[EXTRACTED RECORDS Boundary: Start]

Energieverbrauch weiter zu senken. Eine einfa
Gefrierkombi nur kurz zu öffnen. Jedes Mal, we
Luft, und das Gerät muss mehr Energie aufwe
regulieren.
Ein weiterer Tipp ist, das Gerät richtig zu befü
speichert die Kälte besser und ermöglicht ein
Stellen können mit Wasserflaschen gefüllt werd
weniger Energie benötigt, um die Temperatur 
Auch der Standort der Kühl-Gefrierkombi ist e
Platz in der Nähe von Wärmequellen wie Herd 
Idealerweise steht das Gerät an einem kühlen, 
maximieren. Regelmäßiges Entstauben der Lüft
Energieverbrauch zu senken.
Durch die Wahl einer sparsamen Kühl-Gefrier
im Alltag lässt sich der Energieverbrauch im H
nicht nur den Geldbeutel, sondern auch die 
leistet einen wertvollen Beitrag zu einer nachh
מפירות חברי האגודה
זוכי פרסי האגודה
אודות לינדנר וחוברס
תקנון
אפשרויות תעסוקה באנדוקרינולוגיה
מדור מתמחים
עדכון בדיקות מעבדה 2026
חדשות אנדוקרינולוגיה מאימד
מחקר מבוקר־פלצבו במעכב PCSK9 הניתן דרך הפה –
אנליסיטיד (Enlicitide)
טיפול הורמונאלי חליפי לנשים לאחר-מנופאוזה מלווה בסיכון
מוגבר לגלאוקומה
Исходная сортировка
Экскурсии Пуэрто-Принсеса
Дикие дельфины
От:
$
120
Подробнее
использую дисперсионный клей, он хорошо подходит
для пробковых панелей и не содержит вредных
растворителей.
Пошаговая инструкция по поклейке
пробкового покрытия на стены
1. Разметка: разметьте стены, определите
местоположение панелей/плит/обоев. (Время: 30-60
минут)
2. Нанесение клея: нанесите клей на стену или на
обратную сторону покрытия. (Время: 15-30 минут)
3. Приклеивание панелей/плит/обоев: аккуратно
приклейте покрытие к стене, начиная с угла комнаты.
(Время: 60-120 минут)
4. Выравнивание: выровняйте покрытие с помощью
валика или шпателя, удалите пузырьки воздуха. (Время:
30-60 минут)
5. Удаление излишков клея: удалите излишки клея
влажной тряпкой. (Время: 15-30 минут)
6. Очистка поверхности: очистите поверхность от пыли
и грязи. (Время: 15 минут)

[EXTRACTED RECORDS Boundary: End]

▶ **EXERCISE OBJECTIVE**: All lines of the data above must be returned exactly.

▶ **RESPONSE AREA**:
Energieverbrauch weiter zu senken. Eine einfa
Gefrierkombi nur kurz zu öffnen. Jedes Mal, we
Luft, und das Gerät muss mehr Energie aufwe
regulieren.
Ein weiterer Tipp ist, das Gerät richtig zu befü
speichert die Kälte besser und ermöglicht ein
Stellen können mit Wasserflaschen gefüllt werd
weniger Energie benötigt, um die Temperatur 
Auch der Standort der Kühl-Gefrierkombi ist e
Platz in der Nähe von Wärmequellen wie Herd 
Idealerweise steht das Gerät an einem kühlen, 
maximieren. Regelmäßiges Entstauben der Lüft
Energieverbrauch zu senken.
Durch die Wahl einer sparsamen Kühl-Gefrier
im Alltag lässt sich der Energieverbrauch im H
nicht nur den Geldbeutel, sondern auch die 
leistet einen wertvollen Beitrag zu einer nachh
מפירות חברי האגודה
זוכי פרסי האגודה
אודות לינדנר וחוברס
תקנון
אפשרויות תעסוקה באנדוקרינולוגיה
מדור מתמחים
עדכון בדיקות מעבדה 2026
חדשות אנדוקרינולוגיה מאימד
מחקר מבוקר־פלצבו במעכב PCSK9 הניתן דרך הפה –
אנליסיטיד (Enlicitide)
טיפול הורמונאלי חליפי לנשים לאחר-מנופאוזה מלווה בסיכון
מוגבר לגלאוקומה
Исходная сортировка
Экскурсии Пуэрто-Принсеса
Дикие дельфины
От:
$
120
Подробнее
использую дисперсионный клей, он хорошо подходит
для пробковых панелей и не содержит вредных
растворителей.
Пошаговая инструкция по поклейке
пробкового покрытия на стены
1. Разметка: разметьте стены, определите
местоположение панелей/плит/обоев. (Время: 30-60
минут)
2. Нанесение клея: нанесите клей на стену или на
обратную сторону покрытия. (Время: 15-30 минут)
3. Приклеивание панелей/плит/обоев: аккуратно
приклейте покрытие к стене, начиная с угла комнаты.
(Время: 60-120 минут)
4. Выравнивание: выровняйте покрытие с помощью
валика или шпателя, удалите пузырьки воздуха. (Время:
30-60 минут)
5. Удаление излишков клея: удалите излишки клея
влажной тряпкой. (Время: 15-30 минут)
6. Очистка поверхности: очистите поверхность от пыли
и грязи. (Время: 15 минут)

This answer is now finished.